Tips and common mistakes
- Do not add the rate per try. A 1% rate over 100 tries is 63.40%, not 100%. Stacking percentages is the single most common drop-rate error.
- Treat tries as independent. Past failures do not improve your next roll; the drop rate is the same every try unless a game uses pity.
- Aim for a confidence level, not certainty. Because the chance never reaches a true 100%, pick a target like 90% or 95% and read the tries it needs.
- Enter the published rate exactly. Use the in-game percentage (for example 2.5 for 2.5%), since small differences in p change the tries a lot.
- Expect diminishing returns. Going from 90% to 99% confidence costs far more tries than the first 90%, because each extra try adds less.
Limitations and notes
This calculator assumes every try is independent with a fixed drop chance, which matches most standard drop tables. It does not model pity systems, guaranteed pulls after a set count, bad-luck protection, drop-rate boosts, or rates that change as you progress — these alter the odds after a certain number of tries and would need a different formula. It also treats the published rate as exact; if a game rounds or hides its true rate, your real odds may differ slightly. The result is a probability, not a promise: a 63.40% chance means many players still get nothing in 100 tries. Everything runs privately in your browser — your rates and tries are never uploaded or stored, so you can compare scenarios freely.

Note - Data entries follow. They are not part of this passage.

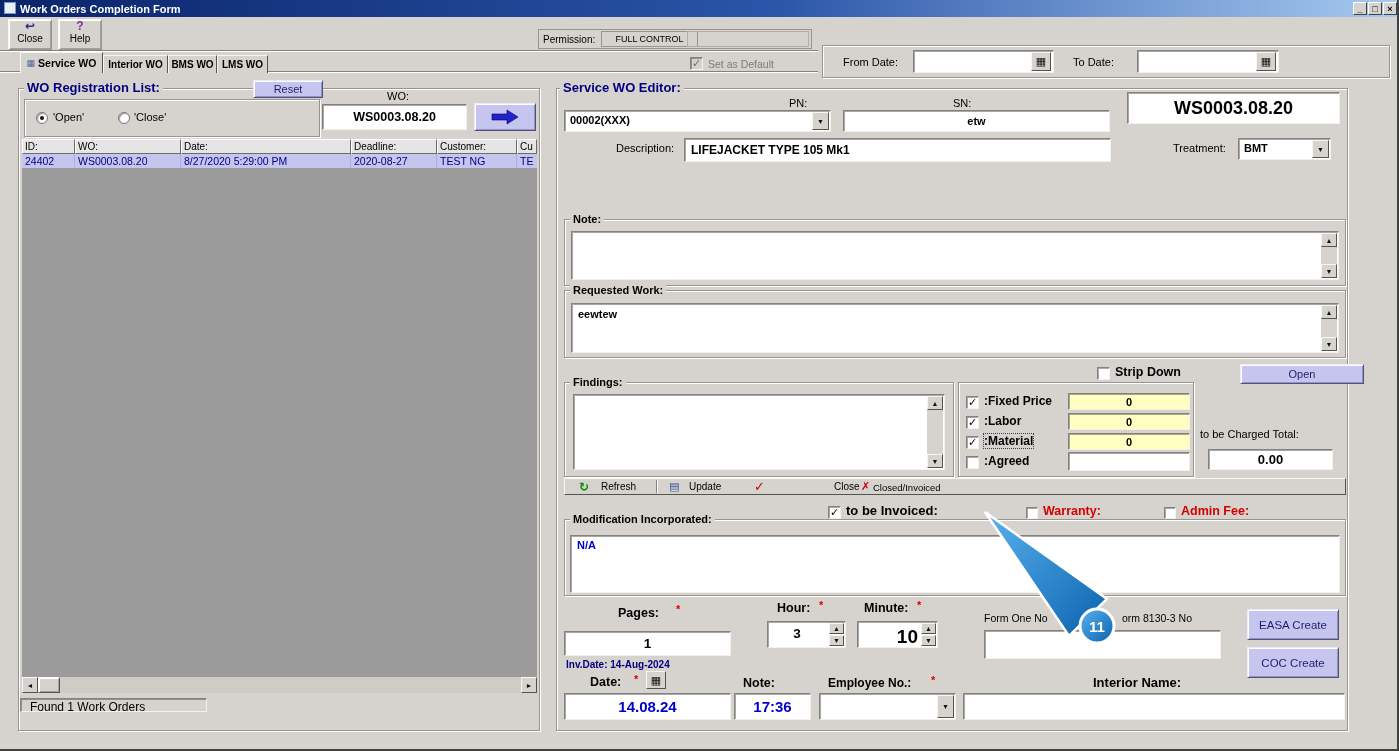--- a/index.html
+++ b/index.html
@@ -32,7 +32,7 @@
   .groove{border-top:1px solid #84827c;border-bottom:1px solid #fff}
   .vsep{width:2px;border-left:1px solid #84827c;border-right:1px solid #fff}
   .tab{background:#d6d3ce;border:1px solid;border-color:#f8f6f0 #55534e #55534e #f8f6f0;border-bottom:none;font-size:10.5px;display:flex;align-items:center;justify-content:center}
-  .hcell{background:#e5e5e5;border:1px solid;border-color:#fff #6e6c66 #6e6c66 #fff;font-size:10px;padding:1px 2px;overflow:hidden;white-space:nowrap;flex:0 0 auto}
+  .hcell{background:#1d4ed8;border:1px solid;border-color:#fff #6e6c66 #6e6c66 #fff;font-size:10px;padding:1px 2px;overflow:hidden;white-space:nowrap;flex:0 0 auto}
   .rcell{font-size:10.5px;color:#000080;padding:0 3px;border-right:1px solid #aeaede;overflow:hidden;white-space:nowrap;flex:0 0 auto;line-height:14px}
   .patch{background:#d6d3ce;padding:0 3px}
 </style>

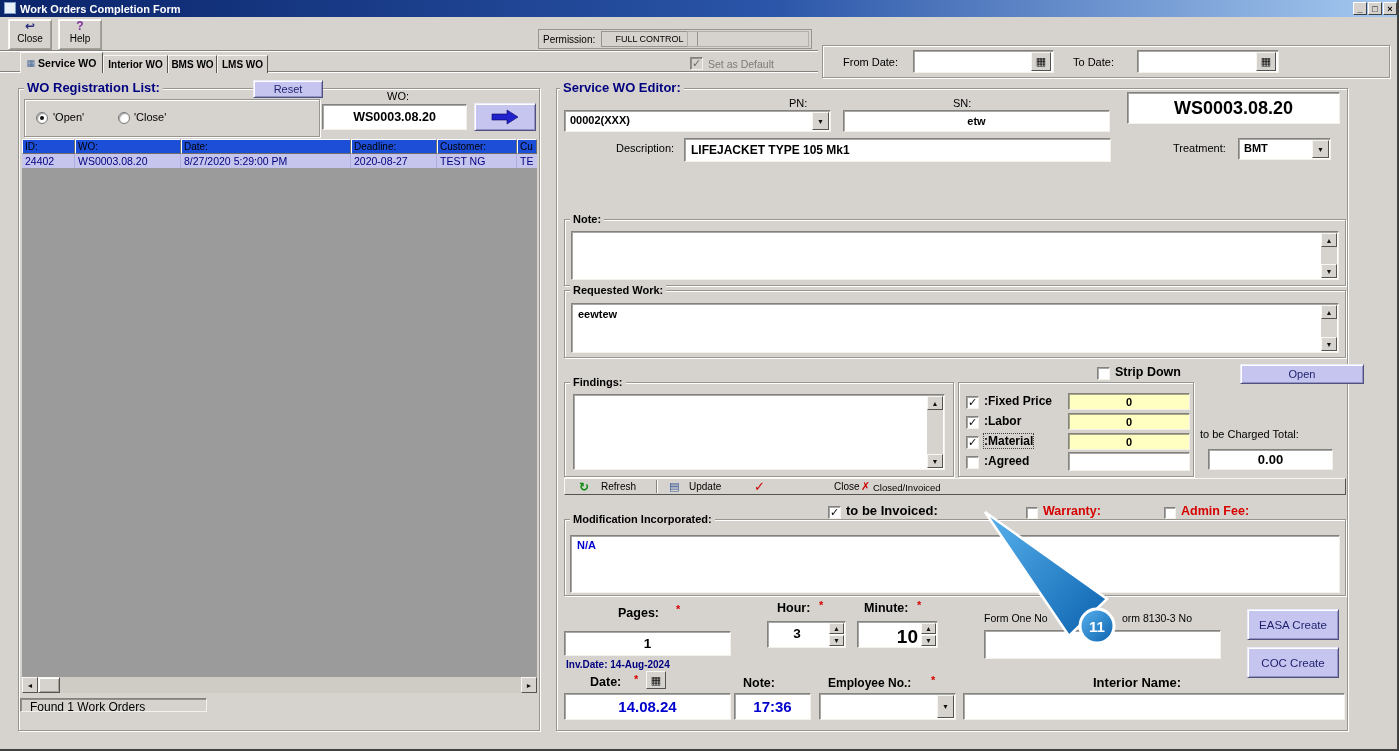--- a/index.html
+++ b/index.html
@@ -283,7 +283,7 @@
   <span class="abs nw b" style="left:864px;top:601px;font-size:12.5px">Minute:</span>
   <span class="abs nw b red" style="left:917px;top:599px;font-size:11px">*</span>
   <div class="abs field" style="left:857px;top:621px;width:81px;height:27px">
-    <span class="abs b" style="left:0;top:4px;width:60px;text-align:right;font-size:19px">10</span>
+    <span class="abs b" style="left:0;top:4px;width:60px;text-align:left;font-size:11px">10</span>
     <div class="abs sb" style="right:1px;top:1px;width:15px;height:11px">
         <span>▲</span>
       </div>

To analyse more of your play, pair this with the KDA calculator for match performance, the win rate calculator to track your record, or the CS2 trade-up calculator for skin odds — and browse more in the gaming category.
Frequently asked questions
How do you calculate the chance of at least one drop?+
Use P(at least one) = 1 − (1 − p)^n. With a 1% drop rate over 100 tries: 1 − 0.99^100 = 63.40%.
Does a 1% drop rate mean I am guaranteed a drop in 100 tries?+
No. A 1% rate over 100 tries gives 1 − 0.99^100 = 63.40%, not 100%. Each try is independent, so a drop is never guaranteed.
How many tries do I need for a 90% chance at a 1% drop rate?+
Use tries = ln(1 − target) ÷ ln(1 − p) = ln(0.1) ÷ ln(0.99) ≈ 229 tries, rounded up.
What is the chance of a 10% drop over 10 tries?+
1 − 0.9^10 = 65.13%. Even at a 10% rate, ten tries leaves a roughly 35% chance of no drop at all.
Why is my cumulative chance not just rate times tries?+
Adding 1% per try would wrongly hit 100% at 100 tries. The correct math is 1 − (1 − p)^n, which accounts for overlap and never reaches a true 100%.
Why does the chance never reach 100%?+
Because (1 − p)^n is always above zero for any finite number of tries, so some chance of failure always remains no matter how many tries you make.
Does this work for gacha and loot box odds?+
Yes, for independent rolls at a fixed published rate. It does not model pity systems or guaranteed pulls, which change the odds after a set number of tries.
How are probabilities entered into the calculator?+
As percentages. A 2.5% chance is entered as 2.5, and the tool converts it to 0.025 internally before applying the formula.